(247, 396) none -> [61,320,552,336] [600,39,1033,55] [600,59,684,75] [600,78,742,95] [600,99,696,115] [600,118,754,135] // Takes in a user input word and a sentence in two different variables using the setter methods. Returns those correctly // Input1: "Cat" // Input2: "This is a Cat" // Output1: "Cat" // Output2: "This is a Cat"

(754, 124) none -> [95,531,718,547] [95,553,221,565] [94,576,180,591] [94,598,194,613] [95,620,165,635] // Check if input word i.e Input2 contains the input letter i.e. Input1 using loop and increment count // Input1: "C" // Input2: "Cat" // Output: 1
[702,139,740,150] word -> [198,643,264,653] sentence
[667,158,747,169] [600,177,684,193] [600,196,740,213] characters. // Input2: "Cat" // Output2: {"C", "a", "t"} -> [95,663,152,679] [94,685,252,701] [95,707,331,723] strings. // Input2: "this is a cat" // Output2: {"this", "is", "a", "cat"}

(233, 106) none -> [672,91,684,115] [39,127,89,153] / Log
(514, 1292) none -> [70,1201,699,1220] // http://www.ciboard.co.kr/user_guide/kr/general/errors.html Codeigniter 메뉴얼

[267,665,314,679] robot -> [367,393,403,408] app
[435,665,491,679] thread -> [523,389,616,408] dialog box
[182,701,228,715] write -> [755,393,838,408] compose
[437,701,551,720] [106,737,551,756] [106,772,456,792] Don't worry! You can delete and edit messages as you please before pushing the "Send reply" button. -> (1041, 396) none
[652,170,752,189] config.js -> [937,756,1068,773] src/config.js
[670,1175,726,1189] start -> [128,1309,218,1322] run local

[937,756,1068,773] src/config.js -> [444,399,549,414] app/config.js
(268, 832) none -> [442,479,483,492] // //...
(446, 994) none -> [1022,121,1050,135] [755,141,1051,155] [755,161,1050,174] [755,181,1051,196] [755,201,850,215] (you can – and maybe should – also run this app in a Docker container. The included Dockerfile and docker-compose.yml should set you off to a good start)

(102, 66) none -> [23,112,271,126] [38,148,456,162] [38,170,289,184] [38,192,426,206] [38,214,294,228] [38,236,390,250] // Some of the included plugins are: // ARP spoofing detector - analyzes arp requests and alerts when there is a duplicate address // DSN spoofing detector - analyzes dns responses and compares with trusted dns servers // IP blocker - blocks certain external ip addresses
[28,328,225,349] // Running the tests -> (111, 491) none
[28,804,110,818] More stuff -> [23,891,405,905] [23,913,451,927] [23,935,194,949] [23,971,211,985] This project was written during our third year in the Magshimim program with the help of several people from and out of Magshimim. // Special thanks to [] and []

What is required:
Starting from the line containing "[652,170,752,189] config.js ->", repeat each line through the end of the entries, exactly.

Reply to the exercise:
[652,170,752,189] config.js -> [937,756,1068,773] src/config.js
[670,1175,726,1189] start -> [128,1309,218,1322] run local

[937,756,1068,773] src/config.js -> [444,399,549,414] app/config.js
(268, 832) none -> [442,479,483,492] // //...
(446, 994) none -> [1022,121,1050,135] [755,141,1051,155] [755,161,1050,174] [755,181,1051,196] [755,201,850,215] (you can – and maybe should – also run this app in a Docker container. The included Dockerfile and docker-compose.yml should set you off to a good start)

(102, 66) none -> [23,112,271,126] [38,148,456,162] [38,170,289,184] [38,192,426,206] [38,214,294,228] [38,236,390,250] // Some of the included plugins are: // ARP spoofing detector - analyzes arp requests and alerts when there is a duplicate address // DSN spoofing detector - analyzes dns responses and compares with trusted dns servers // IP blocker - blocks certain external ip addresses
[28,328,225,349] // Running the tests -> (111, 491) none
[28,804,110,818] More stuff -> [23,891,405,905] [23,913,451,927] [23,935,194,949] [23,971,211,985] This project was written during our third year in the Magshimim program with the help of several people from and out of Magshimim. // Special thanks to [] and []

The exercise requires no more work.